Update the lines from the first one up to and including the line with "374 42 4 3 - 0.82" by replacing "theta" with "angle", leaving everything else unchanged. Give back only those lines.

» Saved entries

※

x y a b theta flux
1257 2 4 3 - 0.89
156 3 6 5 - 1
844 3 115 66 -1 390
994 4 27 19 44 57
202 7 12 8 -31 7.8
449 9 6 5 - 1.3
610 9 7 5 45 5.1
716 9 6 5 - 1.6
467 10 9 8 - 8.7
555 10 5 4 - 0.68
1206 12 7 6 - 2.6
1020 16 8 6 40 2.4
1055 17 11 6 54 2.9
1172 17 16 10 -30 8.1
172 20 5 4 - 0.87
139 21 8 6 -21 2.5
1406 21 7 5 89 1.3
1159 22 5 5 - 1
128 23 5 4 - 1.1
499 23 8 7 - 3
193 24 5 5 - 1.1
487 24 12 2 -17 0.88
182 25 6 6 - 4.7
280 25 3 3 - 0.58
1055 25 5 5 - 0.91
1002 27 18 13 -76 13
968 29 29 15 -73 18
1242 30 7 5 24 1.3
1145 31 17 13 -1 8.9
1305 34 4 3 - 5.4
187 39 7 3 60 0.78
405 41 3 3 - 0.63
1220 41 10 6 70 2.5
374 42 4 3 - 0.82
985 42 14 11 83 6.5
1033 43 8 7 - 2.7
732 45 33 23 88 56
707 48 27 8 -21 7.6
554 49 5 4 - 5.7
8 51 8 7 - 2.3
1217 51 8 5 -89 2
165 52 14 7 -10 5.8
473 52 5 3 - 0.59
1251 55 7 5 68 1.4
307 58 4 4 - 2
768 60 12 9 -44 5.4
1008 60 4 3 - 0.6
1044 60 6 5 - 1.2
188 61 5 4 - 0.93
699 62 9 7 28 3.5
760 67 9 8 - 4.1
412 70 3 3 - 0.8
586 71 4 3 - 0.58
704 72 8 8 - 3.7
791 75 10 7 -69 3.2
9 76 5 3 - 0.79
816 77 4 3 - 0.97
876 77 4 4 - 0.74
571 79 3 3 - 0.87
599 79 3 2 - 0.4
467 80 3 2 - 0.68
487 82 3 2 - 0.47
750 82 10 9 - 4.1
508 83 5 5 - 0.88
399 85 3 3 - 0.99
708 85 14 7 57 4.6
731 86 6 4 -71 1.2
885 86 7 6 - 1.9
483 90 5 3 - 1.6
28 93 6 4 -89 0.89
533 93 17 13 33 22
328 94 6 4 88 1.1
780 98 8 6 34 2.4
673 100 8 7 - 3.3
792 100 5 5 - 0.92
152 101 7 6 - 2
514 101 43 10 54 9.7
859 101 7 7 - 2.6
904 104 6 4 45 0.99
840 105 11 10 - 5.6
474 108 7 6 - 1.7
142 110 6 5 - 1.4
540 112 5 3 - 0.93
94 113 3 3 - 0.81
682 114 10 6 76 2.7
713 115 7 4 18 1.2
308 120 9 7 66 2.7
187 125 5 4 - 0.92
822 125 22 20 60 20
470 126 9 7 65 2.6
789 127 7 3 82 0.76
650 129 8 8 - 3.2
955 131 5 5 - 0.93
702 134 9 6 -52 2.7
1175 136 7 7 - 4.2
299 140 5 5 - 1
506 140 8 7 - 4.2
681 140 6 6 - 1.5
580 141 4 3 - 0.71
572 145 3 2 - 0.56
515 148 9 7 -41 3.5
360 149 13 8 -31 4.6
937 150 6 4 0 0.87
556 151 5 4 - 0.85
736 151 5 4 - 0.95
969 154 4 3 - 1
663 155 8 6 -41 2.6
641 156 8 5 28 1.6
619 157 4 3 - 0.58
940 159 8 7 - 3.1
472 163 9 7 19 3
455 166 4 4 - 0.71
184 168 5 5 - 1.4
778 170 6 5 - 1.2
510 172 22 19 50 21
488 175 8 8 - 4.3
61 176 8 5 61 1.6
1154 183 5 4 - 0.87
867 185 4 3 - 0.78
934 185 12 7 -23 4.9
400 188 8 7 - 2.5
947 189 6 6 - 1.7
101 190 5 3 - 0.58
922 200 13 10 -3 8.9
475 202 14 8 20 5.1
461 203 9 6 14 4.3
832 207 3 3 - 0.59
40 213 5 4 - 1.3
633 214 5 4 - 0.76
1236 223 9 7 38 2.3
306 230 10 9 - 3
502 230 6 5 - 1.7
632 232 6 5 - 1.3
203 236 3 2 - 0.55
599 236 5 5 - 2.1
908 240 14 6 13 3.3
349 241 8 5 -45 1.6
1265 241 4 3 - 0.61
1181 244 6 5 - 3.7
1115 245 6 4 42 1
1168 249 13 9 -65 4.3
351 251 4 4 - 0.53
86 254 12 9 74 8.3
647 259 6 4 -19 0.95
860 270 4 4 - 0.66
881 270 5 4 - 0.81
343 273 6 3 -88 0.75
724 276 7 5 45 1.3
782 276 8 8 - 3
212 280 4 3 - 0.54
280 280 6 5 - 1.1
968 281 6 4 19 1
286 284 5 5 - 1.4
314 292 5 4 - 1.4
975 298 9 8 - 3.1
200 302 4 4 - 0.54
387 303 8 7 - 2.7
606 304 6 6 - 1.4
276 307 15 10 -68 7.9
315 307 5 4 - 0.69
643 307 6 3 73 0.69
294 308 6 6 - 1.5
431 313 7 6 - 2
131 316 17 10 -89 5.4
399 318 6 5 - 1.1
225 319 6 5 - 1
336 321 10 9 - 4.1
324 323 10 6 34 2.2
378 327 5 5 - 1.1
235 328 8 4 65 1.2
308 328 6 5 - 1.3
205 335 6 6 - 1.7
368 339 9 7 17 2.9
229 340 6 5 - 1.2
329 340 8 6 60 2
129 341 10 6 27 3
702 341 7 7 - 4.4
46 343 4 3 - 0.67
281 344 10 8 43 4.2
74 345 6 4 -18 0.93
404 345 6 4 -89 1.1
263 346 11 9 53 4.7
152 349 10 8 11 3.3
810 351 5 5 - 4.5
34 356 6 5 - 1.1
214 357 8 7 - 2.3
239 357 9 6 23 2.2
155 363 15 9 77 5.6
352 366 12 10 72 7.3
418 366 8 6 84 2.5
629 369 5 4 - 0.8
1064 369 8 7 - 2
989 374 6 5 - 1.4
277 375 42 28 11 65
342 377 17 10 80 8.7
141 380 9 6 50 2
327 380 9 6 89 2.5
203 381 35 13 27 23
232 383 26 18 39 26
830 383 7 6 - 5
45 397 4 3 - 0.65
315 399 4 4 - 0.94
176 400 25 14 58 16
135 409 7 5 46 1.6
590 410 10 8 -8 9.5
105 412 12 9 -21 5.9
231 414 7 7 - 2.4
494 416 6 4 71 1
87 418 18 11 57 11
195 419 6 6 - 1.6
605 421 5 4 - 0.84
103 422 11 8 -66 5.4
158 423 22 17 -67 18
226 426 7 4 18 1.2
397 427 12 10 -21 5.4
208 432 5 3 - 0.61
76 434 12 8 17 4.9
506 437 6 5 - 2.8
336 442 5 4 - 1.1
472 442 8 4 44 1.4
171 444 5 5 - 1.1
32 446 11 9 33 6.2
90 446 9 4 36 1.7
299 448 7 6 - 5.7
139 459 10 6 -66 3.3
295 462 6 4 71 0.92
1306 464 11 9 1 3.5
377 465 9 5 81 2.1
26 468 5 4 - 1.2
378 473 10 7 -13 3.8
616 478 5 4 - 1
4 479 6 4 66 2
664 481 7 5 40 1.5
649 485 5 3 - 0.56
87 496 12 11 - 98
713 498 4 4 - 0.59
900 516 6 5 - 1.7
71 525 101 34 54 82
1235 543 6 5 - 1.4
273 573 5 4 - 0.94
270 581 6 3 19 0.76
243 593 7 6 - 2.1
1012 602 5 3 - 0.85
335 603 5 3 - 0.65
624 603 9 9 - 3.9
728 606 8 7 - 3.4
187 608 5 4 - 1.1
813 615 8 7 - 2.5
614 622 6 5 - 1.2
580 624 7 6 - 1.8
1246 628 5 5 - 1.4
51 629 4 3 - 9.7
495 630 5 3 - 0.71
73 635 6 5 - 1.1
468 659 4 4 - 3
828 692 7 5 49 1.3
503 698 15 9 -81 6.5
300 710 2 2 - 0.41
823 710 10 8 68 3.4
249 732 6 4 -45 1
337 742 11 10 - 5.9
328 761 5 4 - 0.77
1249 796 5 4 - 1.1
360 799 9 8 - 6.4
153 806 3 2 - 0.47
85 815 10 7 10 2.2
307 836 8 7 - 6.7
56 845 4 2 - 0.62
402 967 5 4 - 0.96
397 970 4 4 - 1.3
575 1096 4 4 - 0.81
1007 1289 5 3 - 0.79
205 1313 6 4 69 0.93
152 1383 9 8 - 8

※

» Result below
x y a b angle flux
1257 2 4 3 - 0.89
156 3 6 5 - 1
844 3 115 66 -1 390
994 4 27 19 44 57
202 7 12 8 -31 7.8
449 9 6 5 - 1.3
610 9 7 5 45 5.1
716 9 6 5 - 1.6
467 10 9 8 - 8.7
555 10 5 4 - 0.68
1206 12 7 6 - 2.6
1020 16 8 6 40 2.4
1055 17 11 6 54 2.9
1172 17 16 10 -30 8.1
172 20 5 4 - 0.87
139 21 8 6 -21 2.5
1406 21 7 5 89 1.3
1159 22 5 5 - 1
128 23 5 4 - 1.1
499 23 8 7 - 3
193 24 5 5 - 1.1
487 24 12 2 -17 0.88
182 25 6 6 - 4.7
280 25 3 3 - 0.58
1055 25 5 5 - 0.91
1002 27 18 13 -76 13
968 29 29 15 -73 18
1242 30 7 5 24 1.3
1145 31 17 13 -1 8.9
1305 34 4 3 - 5.4
187 39 7 3 60 0.78
405 41 3 3 - 0.63
1220 41 10 6 70 2.5
374 42 4 3 - 0.82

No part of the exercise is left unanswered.